Le problème de la traduction de ce que l'on décide de hypothétiquement face à des décisions qui sont prises dans le monde réel pourrait se trouver dans les différences structurelles dans le cerveau, ou dans les gens qui sont en surpoids.

Le cortex préfrontal ventromédian et de l'obésité

Anatomie

Le cortex préfrontal ventromédian (vmPFC) c'est une zone du cerveau située dans le lobe frontal dans la partie inférieure des deux hémisphères du cerveau. La fonction de la vmPFC est approprié pour réguler les réponses émotionnelles et de faire de l'aider dans la prise de décision moralement acceptable.

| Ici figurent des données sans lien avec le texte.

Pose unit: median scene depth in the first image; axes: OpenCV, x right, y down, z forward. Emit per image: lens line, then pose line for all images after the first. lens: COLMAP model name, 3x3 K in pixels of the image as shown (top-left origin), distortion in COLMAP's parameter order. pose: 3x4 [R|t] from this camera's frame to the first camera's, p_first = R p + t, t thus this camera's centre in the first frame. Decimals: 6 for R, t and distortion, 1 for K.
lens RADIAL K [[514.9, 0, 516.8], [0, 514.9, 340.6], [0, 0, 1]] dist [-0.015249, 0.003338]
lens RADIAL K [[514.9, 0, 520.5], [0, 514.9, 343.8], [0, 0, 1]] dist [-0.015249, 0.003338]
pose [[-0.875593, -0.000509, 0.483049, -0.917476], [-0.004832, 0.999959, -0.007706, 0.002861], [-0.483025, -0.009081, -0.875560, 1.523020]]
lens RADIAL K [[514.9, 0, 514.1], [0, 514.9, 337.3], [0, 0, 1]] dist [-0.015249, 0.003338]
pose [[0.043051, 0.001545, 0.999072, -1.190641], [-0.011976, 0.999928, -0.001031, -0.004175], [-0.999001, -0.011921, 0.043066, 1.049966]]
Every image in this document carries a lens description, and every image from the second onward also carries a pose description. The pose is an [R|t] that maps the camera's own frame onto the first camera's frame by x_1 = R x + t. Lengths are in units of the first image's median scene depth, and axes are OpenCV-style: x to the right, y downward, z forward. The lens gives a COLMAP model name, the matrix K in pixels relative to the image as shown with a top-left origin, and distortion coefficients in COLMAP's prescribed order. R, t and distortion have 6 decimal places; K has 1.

Des blessures ou des dommages

Des blessures ou des dommages à la vmPFC peut conduire à certains problèmes et qui sont les suivantes:

La régulation émotionnelle

  • Dommage pour le vmPFC dans la petite enfance peut entraîner chez les patients atteints de comportements anti-sociaux graves, ainsi que de faire des jugements moraux visuels.
  • Les émotions qui ne peut être contrôlée peut conduire à la commission de crimes dans le patient en raison du facteur d'inhibition, un manque.
  • La capacidad de respuesta emocional disminuye y muestran menos emociones.
  • Dans certaines situations, les patients peuvent se présenter avec la frustration et de la colère mal réglementés.
  • Les changements peuvent se produire dans la personnalité, le manque d'empathie, la mauvaise prise de décision et de l'irresponsabilité.

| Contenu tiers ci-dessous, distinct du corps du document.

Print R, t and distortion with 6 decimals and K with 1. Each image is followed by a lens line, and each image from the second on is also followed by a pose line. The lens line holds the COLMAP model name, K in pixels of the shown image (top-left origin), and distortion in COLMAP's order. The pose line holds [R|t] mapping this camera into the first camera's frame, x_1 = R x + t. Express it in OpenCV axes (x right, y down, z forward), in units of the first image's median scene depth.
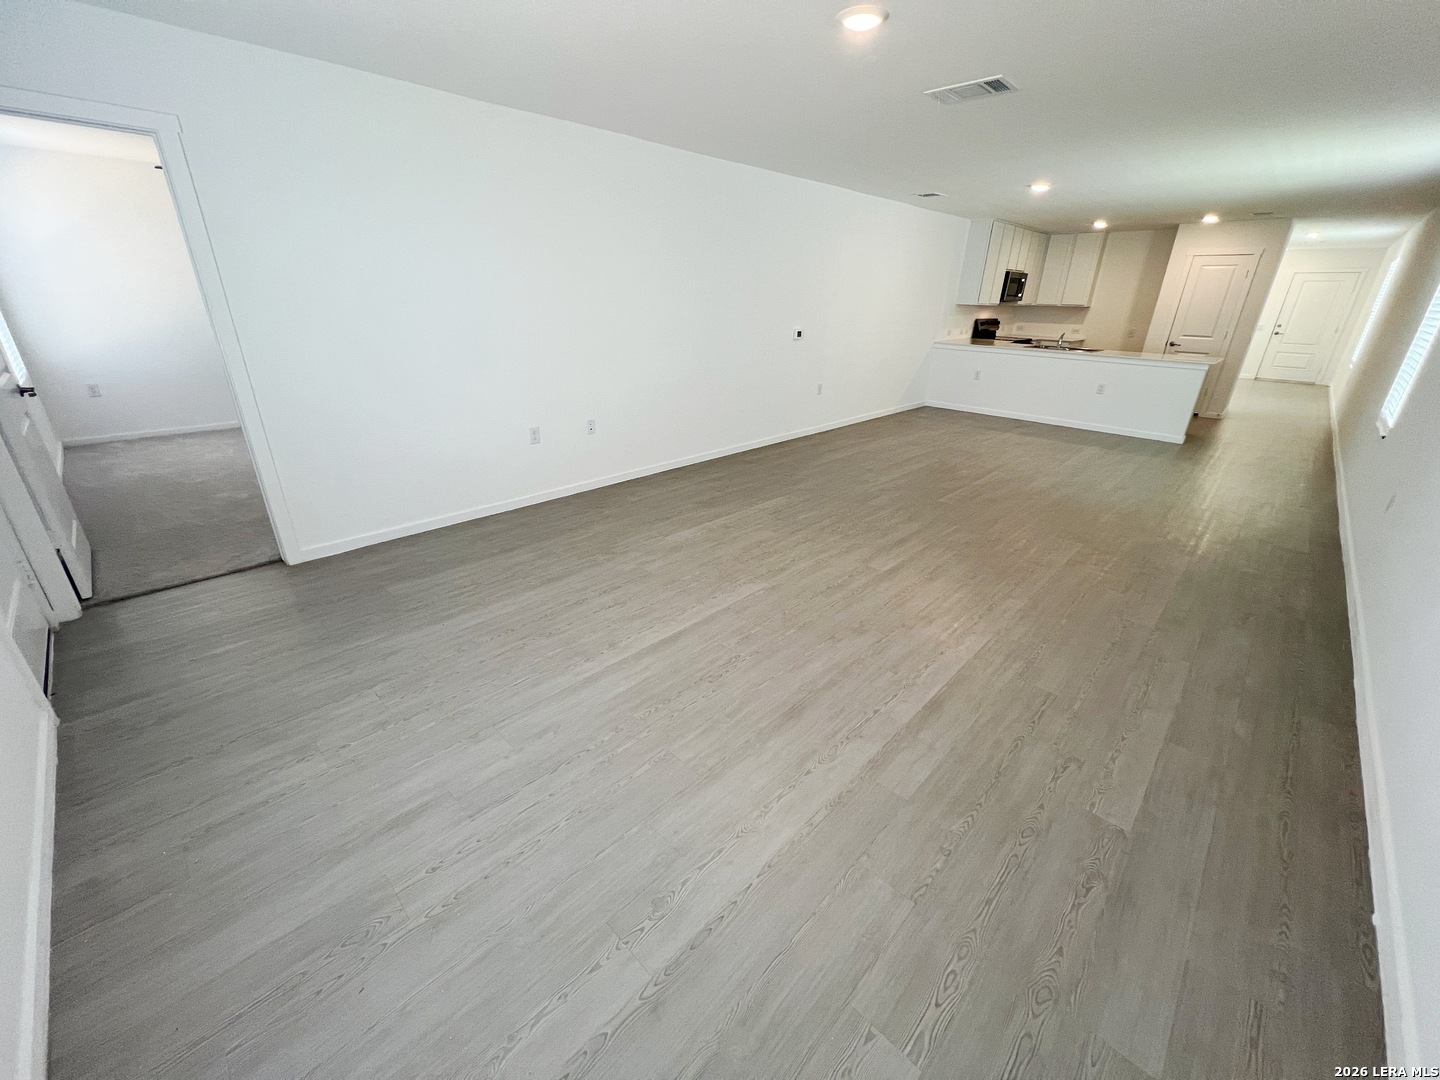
lens RADIAL K [[577.0, 0, 717.2], [0, 577.0, 537.4], [0, 0, 1]] dist [-0.002219, -0.000442]
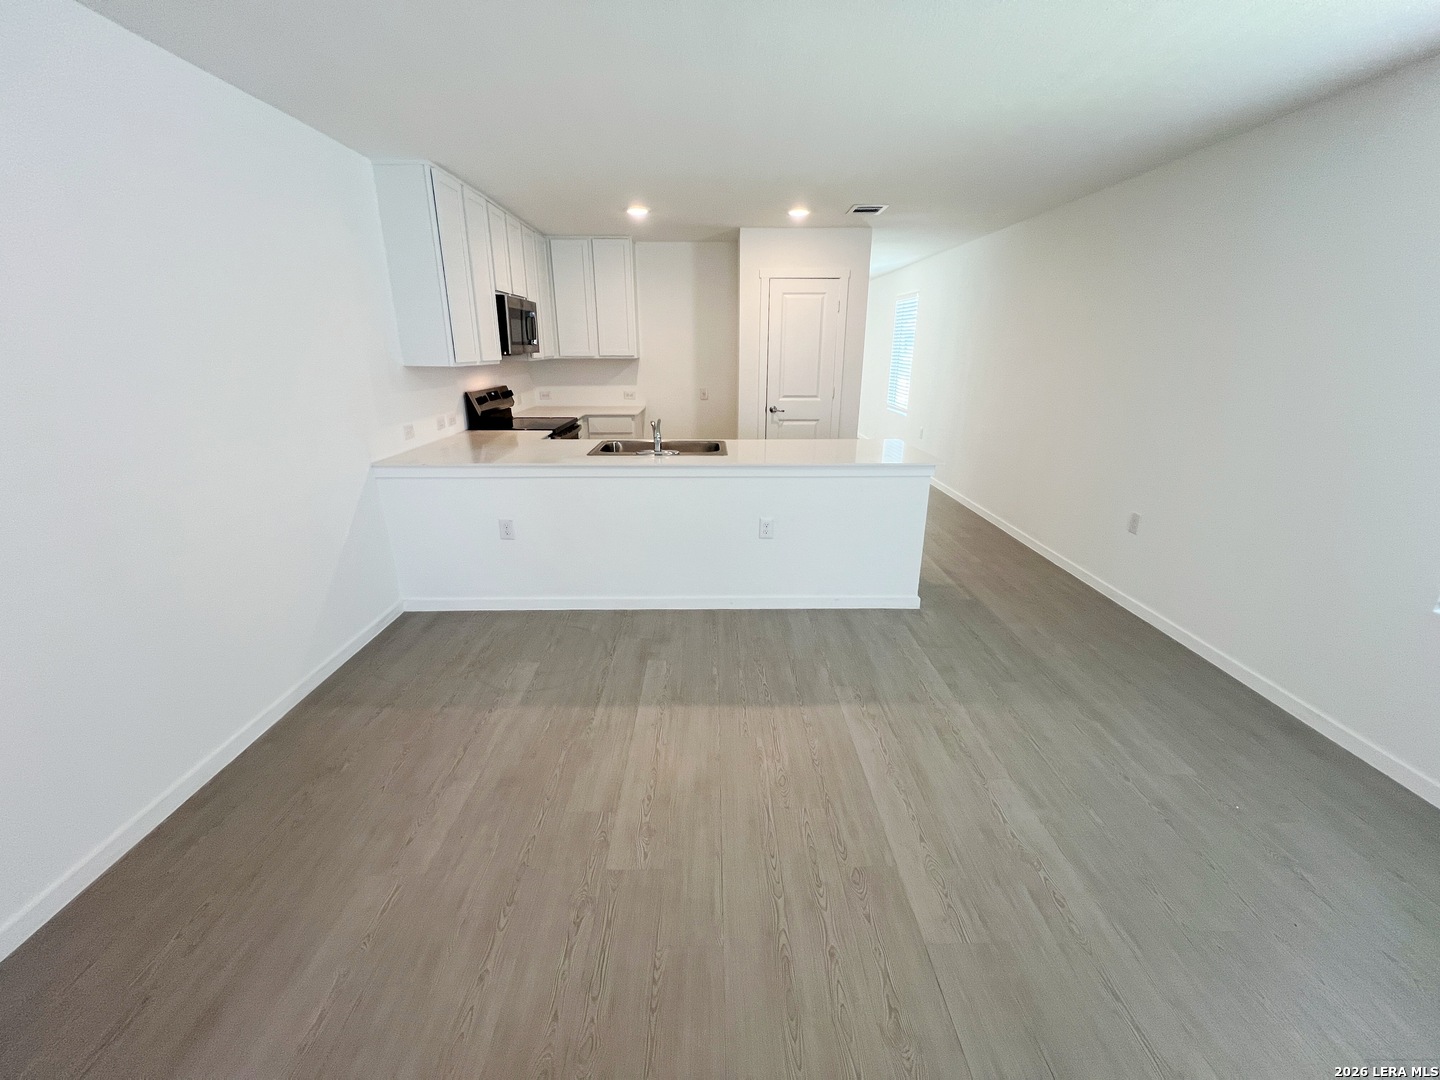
lens RADIAL K [[577.0, 0, 717.2], [0, 577.0, 537.4], [0, 0, 1]] dist [-0.002219, -0.000442]
pose [[0.711998, -0.241426, 0.659372, 0.251231], [0.288739, 0.956634, 0.038484, -0.219453], [-0.640069, 0.162986, 0.750831, 0.520932]]
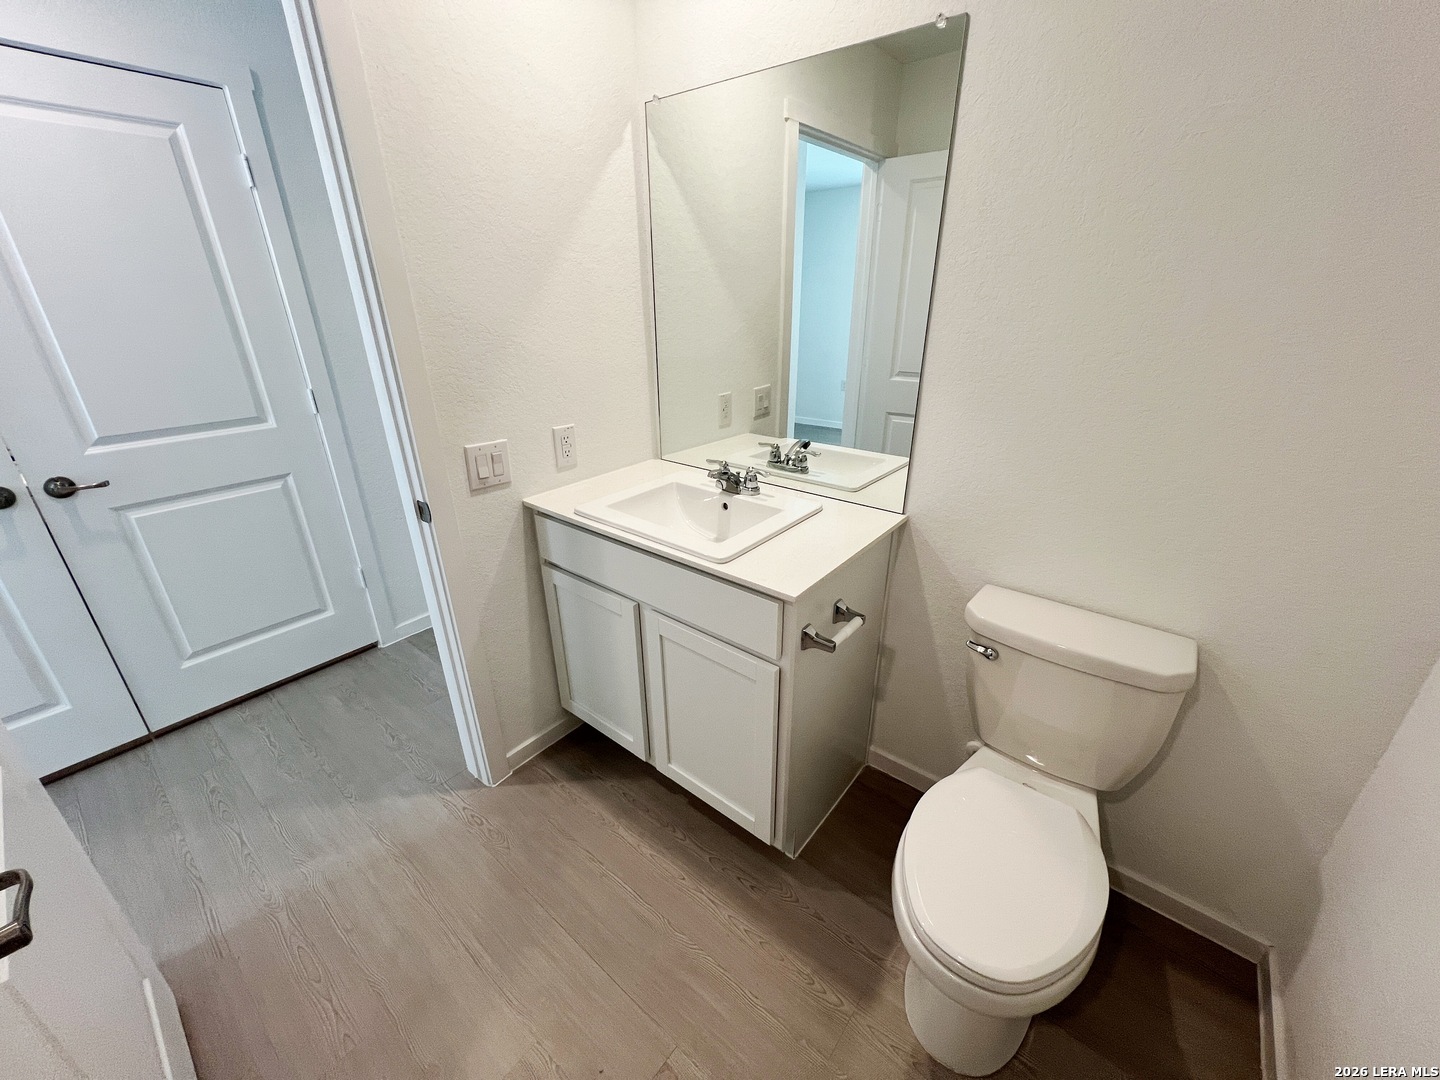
lens RADIAL K [[577.0, 0, 717.2], [0, 577.0, 537.4], [0, 0, 1]] dist [-0.002219, -0.000442]
pose [[-0.082000, -0.419666, 0.903967, 0.512509], [0.377130, 0.826510, 0.417917, -0.295317], [-0.922523, 0.375182, 0.090495, 0.707862]]
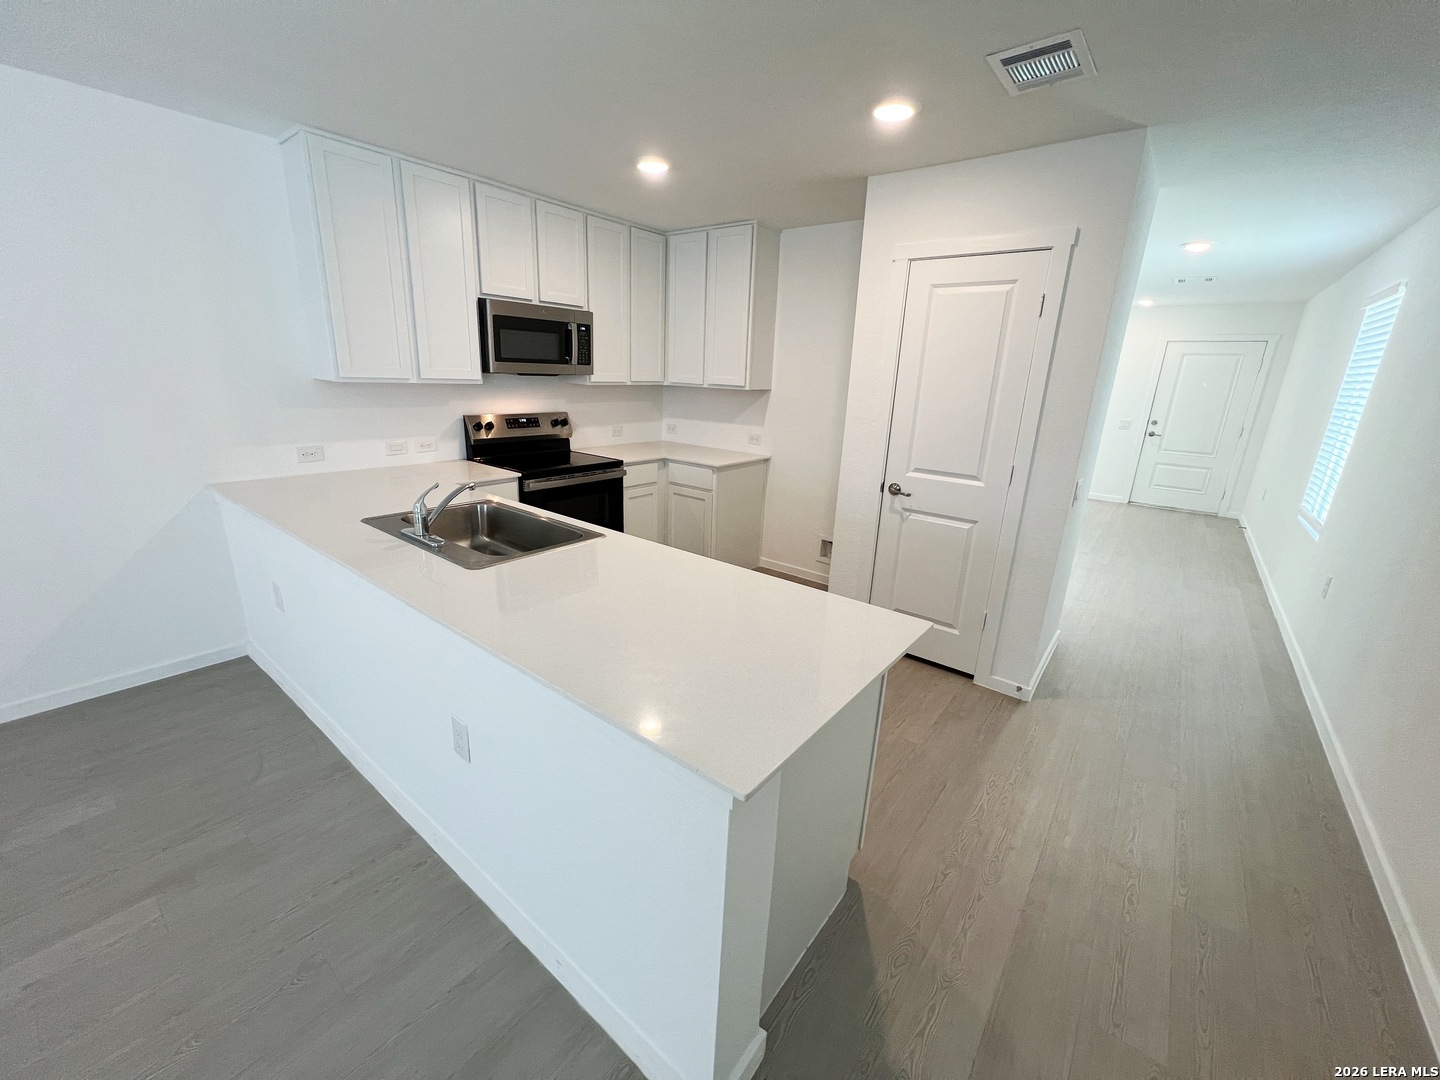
lens RADIAL K [[577.0, 0, 717.2], [0, 577.0, 537.4], [0, 0, 1]] dist [-0.002219, -0.000442]
pose [[0.994766, -0.010018, 0.101683, 0.582025], [0.021734, 0.993154, -0.114772, -0.241294], [-0.099837, 0.116381, 0.988174, 0.586943]]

Le genre de signes spécifiques sociale

Il y a une incapacité pour ces patients à traiter les indices sociaux-spécifique entre les sexes et, par conséquent, altération de la connaissance sociale stéréotypée.

Prise de décision

  • Les lésions dans le vmPFC peut conduire à des capacités de prise de décision personnelle et sociale endommagé. Ici, il n'y a pas de difficulté pour choisir entre les options qui ont des résultats incertains, indépendamment de ce qui est l'incertitude.
  • Ces patients ont également des difficultés à apprendre de leurs erreurs, et peut finir par répéter la même mauvaise décision, encore et encore.
  • La personne concernée peut choisir de prendre les décisions qui donnent lieu à une récompense immédiate, malgré les conséquences de leurs actes.
  • Dommage pour le vmPFC, dans l'hémisphère droit du cerveau, peut conduire à une incapacité à détecter le sarcasme, la tromperie et de l'ironie.
  • Lésion dans le vmPFC gauche peut affecter les mécanismes de défense primitifs comme la négation verbale, le fantasme, la division et de la projection. La blessure du droit vmPFC peut affecter les mécanismes de défense de la maturité, à titre de compensation, l'intellectualisation, l'isolement et la formation réactif.
  • Les jugements moraux semblent être faits seulement sur des situations hypothétiques, et, par conséquent, leurs décisions sont prises dans une configuration du monde réel où ils semblent être incompatibles avec leurs convictions morales. Il semble qu'il y est une erreur dans le raisonnement à appliquer les mêmes principes moraux à des situations dans leur vie.

Consommation de cocaïne

  • Le l'usage de cocaïne elle a été associée à la diminution de la fonction de la vmPFC. Quand on demande aux utilisateurs s'ils ont effectué des tâches nécessitant l'activation de la vmPFC, ils ont eu un mauvais rendement.
  • L'usage chronique de cocaïne a été démontré que conduire à une diminution de la matière grise dans le vmPFC. Les cellules pyramidales dans cette zone du cerveau sont également liés à la drogue / comportement de recherche de récompense.

L'altération de la dépendance

Le dysfonctionnement de la vmPFC a été montré pour être associés à la dépendance. Dans certaines situations, l'activation de la vmPFC blessé peut entraîner chez un patient à être exposés ou ont une rechute dans les comportements addictifs.

L'augmentation des facteurs de stress physique ou émotionnel chez ces patients peut conduire à l'impossibilité de supprimer leur intensité émotionnelle, comme le fait d'avoir une humeur négative ou pas inquiet. Cela peut entraîner une plus grande motivation à rechercher et acquérir des médicaments, l'alcool ou d'autres substances ou à des comportements addictifs. La motivation pour les autres objectifs sont inexistantes.